One of the most common of these data generation tasks involves reCAPTCHA. It’s those annoying online tests that get in the way when we try to log into or access pages on online services and, ironically, require us to prove we’re not robots. . An image of the road will be displayed and you may be asked to identify which part of the image has traffic lights.
The tool was originally implemented to distinguish between humans and bots and prevent bots from accessing services, but since 2014, Google has used it to collect training data for AI-driven applications such as self-driving cars. I am using this tool. (If you’re like me and like to trick reCAPTCHA by clicking a fire hydrant when prompted to identify a traffic light, you could be responsible for a self-driving car accident in the future.)
Another notable example of misuse by AI companies is the content recommendation system, one of the most human bloodthirsty villains in the story. For example, Spotify feeds human-generated data into its system to recommend new music to its users. If many users put two of the same girlfriend’s songs in the same playlist, Spotify’s AI will learn that the songs likely have something in common, and use this information to curate playlists and Suggest songs to users.
For example, if you create a playlist of “happy songs,” a playlist curator could look for songs that people tend to put in playlists called happy, and identify the characteristics of what constitutes a “happy song.” If you’re a music lover, even if you don’t use Spotify (thank goodness), Spotify could use your musical expertise and tastes to improve its own recommendation algorithm. .
Spotify employs thousands of bots, or crawlers (they’re as mean as they look), to automatically read and analyze all kinds of music blogs and reviews to see how music is described and what people think about it. We are making sure that we are making such connections. Simply put, a recommendation system makes a profit by recommending to you what it has learned from someone else somewhere, and can legally extract humanity from that person without permission. can.

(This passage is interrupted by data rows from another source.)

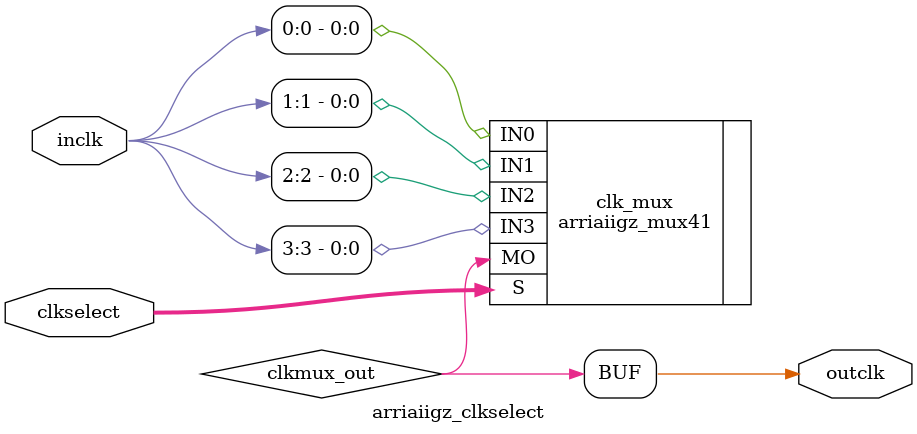
<source format=v>
module arriaiigz_clkselect
(
    inclk,
    clkselect,
    outclk
);
input [3:0] inclk;
input [1:0] clkselect;
output outclk;
parameter lpm_type = "arriaiigz_clkselect";
wire clkmux_out; // output of CLK mux
specify
    (inclk[3] => outclk) = (0, 0);
    (inclk[2] => outclk) = (0, 0);
    (inclk[1] => outclk) = (0, 0);
    (inclk[0] => outclk) = (0, 0);
    (clkselect[1] => outclk) = (0, 0);
    (clkselect[0] => outclk) = (0, 0);
endspecify
arriaiigz_mux41 clk_mux (
                     .MO(clkmux_out),
                     .IN0(inclk[0]),
                     .IN1(inclk[1]),
                     .IN2(inclk[2]),
                     .IN3(inclk[3]),
                     .S({clkselect[1], clkselect[0]}));
and (outclk, clkmux_out, 1'b1);
endmodule
</source>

Of course, you’ve heard of AI systems that generate text, music, visual art, or other forms of output from a few text prompts. Chat-GPT made headlines this year, but there are many systems that generate human-like content. Again, all of this happens because we are all unknowingly training them like humans.
The training data for these systems comes from image datasets published on the Internet, such as ImageNet. These images are “scraped” (automatically identified and downloaded) from websites such as Flickr, YouTube and Instagram. These images include photographs and photographs taken. Drawn or painted art uploaded to the internet by a human (professional or otherwise).

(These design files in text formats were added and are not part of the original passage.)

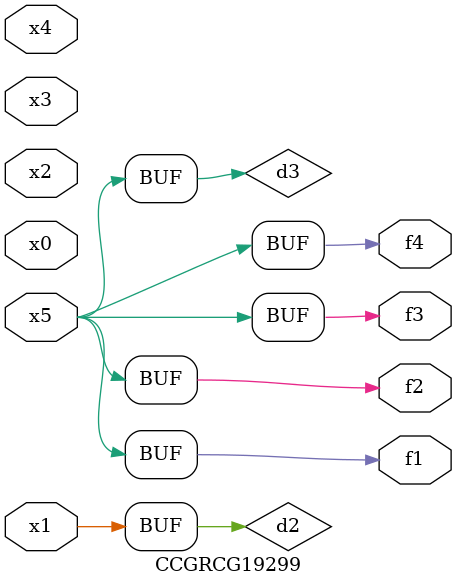
<source format=v>
module CCGRCG19299(
	input x0, x1, x2, x3, x4, x5,
	output f1, f2, f3, f4
);

	wire d1, d2, d3;

	not (d1, x5);
	or (d2, x1);
	xnor (d3, d1);
	assign f1 = d3;
	assign f2 = d3;
	assign f3 = d3;
	assign f4 = d3;
endmodule

</source>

Even the way we filter spam in our inbox is a form of AI training data. With millions of users receiving billions of emails every day, we have a significant corpus of labeled data available for spam filters to classify as spam or non-spam. This is a form of collaborative filtering similar to recommendation engines, but used to remove content rather than promote it.
The ethical issue with all these systems is that the individuals who interact with them are largely unaware of these data collection practices and the value they add, and that companies are making huge profits from us. Even though they are getting it, those systems are not being rewarded. Our contention is that providing unpaid labor without agreement or compensation and creating surplus value for private enterprises is a form of labor exploitation.

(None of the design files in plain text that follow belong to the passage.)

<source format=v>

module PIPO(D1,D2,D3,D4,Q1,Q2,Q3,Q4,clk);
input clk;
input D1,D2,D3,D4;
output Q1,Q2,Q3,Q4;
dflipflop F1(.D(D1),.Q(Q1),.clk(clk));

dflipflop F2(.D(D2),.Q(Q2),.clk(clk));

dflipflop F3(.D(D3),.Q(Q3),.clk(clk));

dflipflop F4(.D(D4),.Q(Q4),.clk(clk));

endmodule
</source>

Companies may refer to all of us as “users” or “customers,” but that is a way of masking ongoing labor exploitation. The power imbalance between unwitting workers and tech companies is immense. Our society allows business models based on exploitation to flourish, and it should be in the government’s interest to correct this power imbalance.
The research described in this article was conducted by Dr. Fabio Moreale in collaboration with Dr. Elham Bamantimouri, Dr. Brent Burmester, Dr. Andrew Cheng, and Dr. Michelle Thorpe, and was published by Springer, AI & Society. and is freely accessible from this link.